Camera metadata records
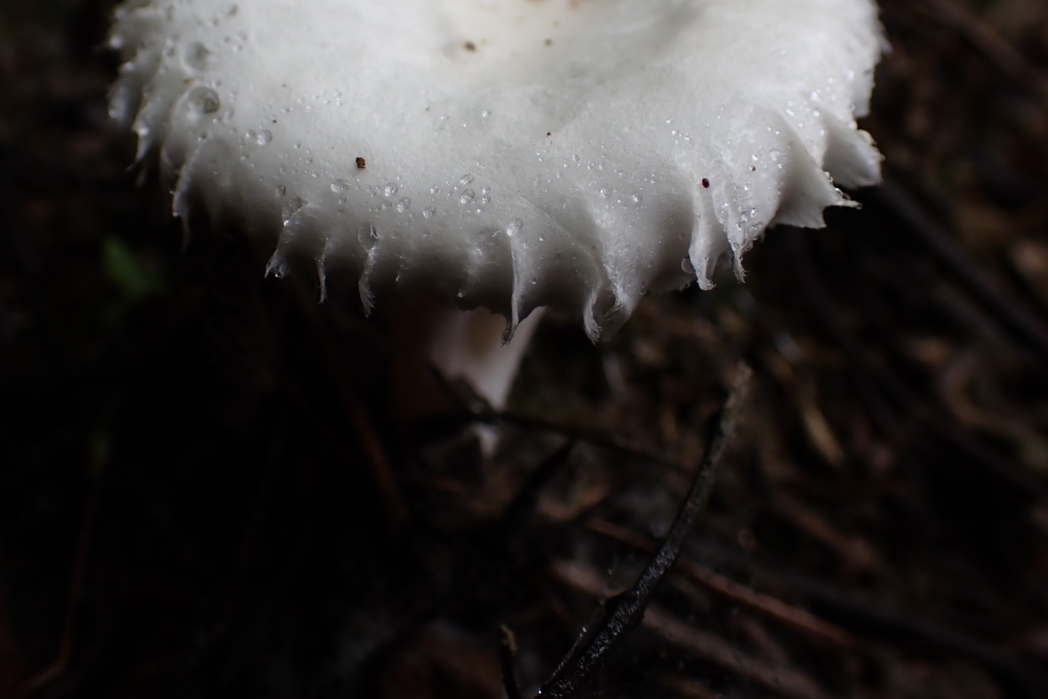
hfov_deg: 38.8
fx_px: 1485
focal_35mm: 51
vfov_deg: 26.2
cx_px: 477
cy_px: 199
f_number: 3.5
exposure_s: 1/160
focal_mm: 6.83
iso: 125
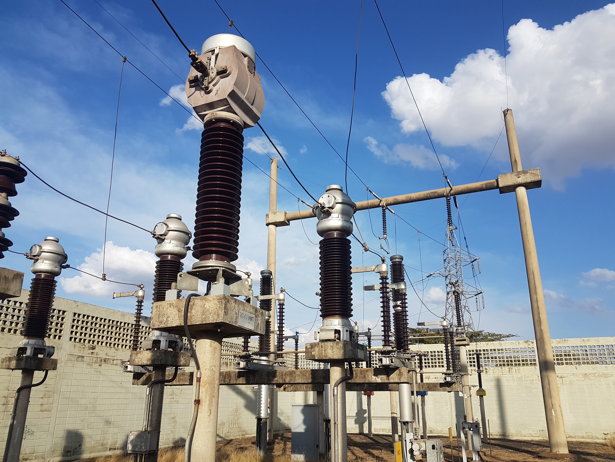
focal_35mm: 26
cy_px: 231
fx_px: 462
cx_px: 308
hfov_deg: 67.3
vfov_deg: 53.1
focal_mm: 4.2
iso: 40
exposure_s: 1/2136
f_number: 1.7
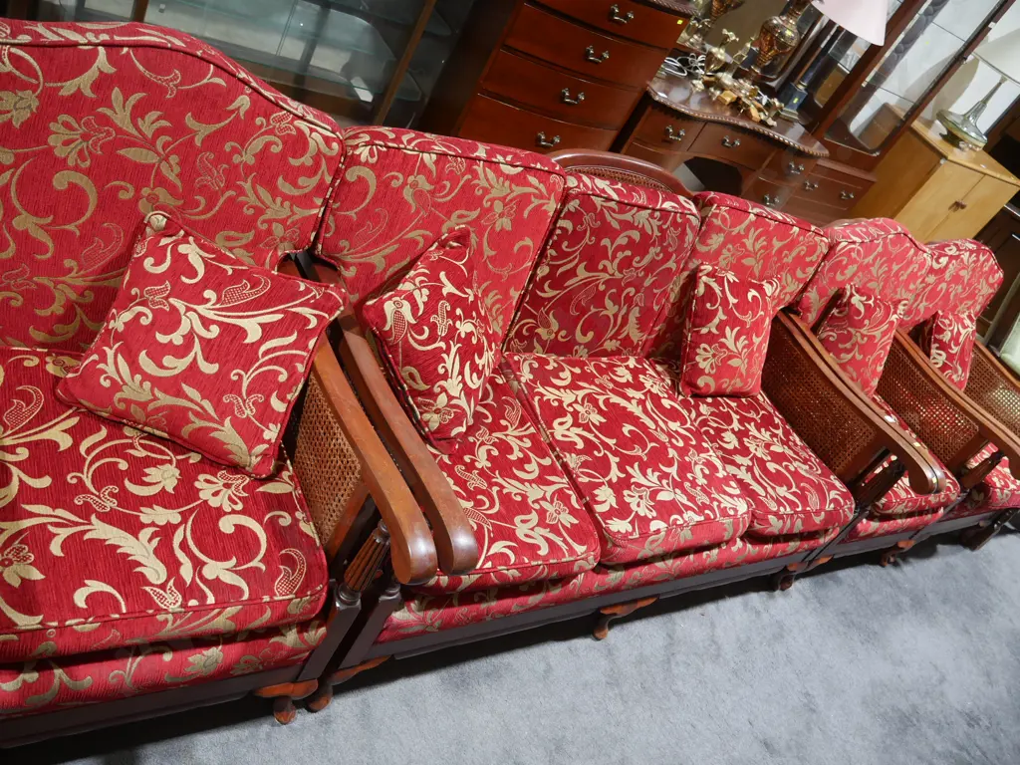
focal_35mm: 28
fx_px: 825
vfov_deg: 49.7
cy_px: 382
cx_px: 510
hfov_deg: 63.4
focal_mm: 14
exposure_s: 1/60
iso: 500
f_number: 3.5
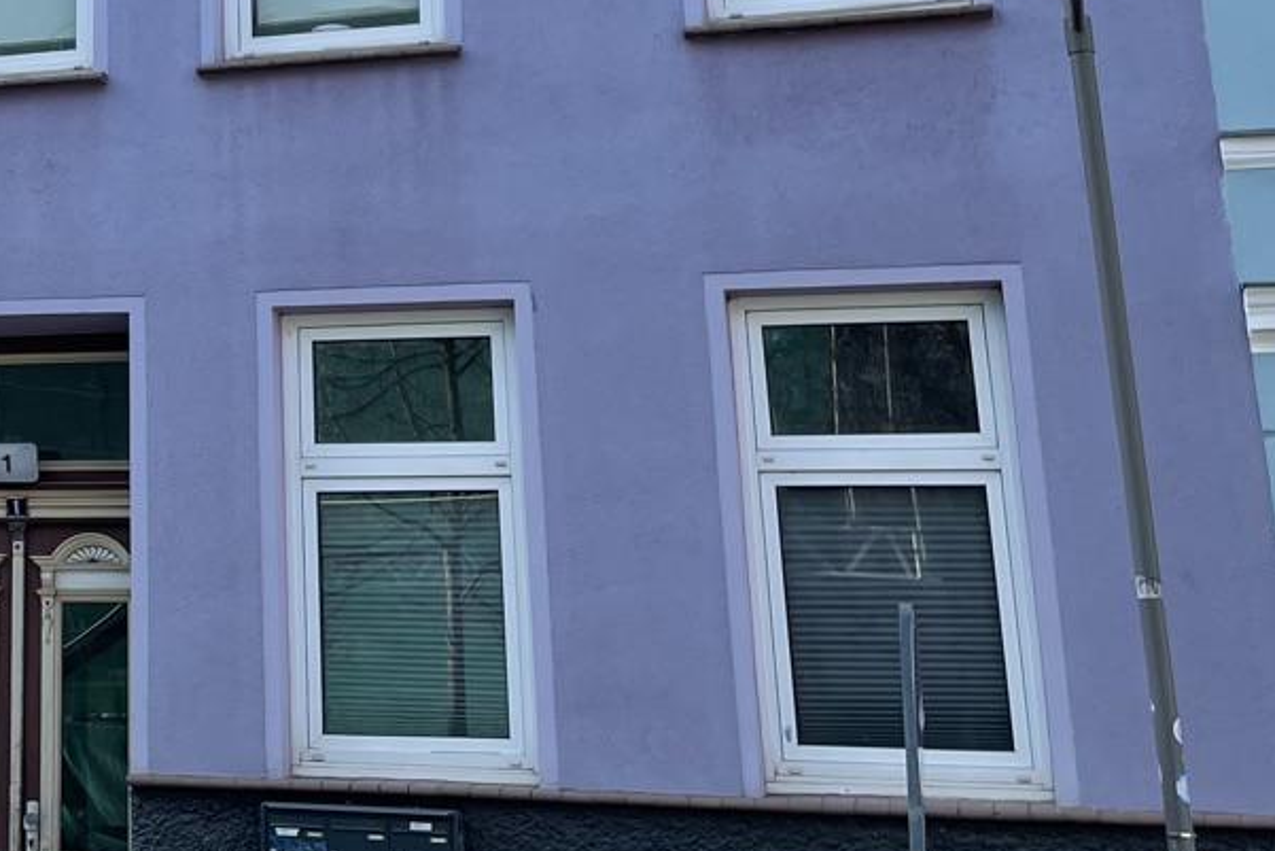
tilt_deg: +18.2
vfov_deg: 18.2
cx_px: -112
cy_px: -85
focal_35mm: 72
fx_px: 2550
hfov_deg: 26.0
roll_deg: -1.0
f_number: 1.6
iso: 32
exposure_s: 1/807
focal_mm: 4.2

Task directions: Restate each line of the records exactly; pictures do not belong in the copy.

Response below:
hfov_deg: 38.8
fx_px: 1485
focal_35mm: 51
vfov_deg: 26.2
cx_px: 477
cy_px: 199
f_number: 3.5
exposure_s: 1/160
focal_mm: 6.83
iso: 125
focal_35mm: 26
cy_px: 231
fx_px: 462
cx_px: 308
hfov_deg: 67.3
vfov_deg: 53.1
focal_mm: 4.2
iso: 40
exposure_s: 1/2136
f_number: 1.7
focal_35mm: 28
fx_px: 825
vfov_deg: 49.7
cy_px: 382
cx_px: 510
hfov_deg: 63.4
focal_mm: 14
exposure_s: 1/60
iso: 500
f_number: 3.5
tilt_deg: +18.2
vfov_deg: 18.2
cx_px: -112
cy_px: -85
focal_35mm: 72
fx_px: 2550
hfov_deg: 26.0
roll_deg: -1.0
f_number: 1.6
iso: 32
exposure_s: 1/807
focal_mm: 4.2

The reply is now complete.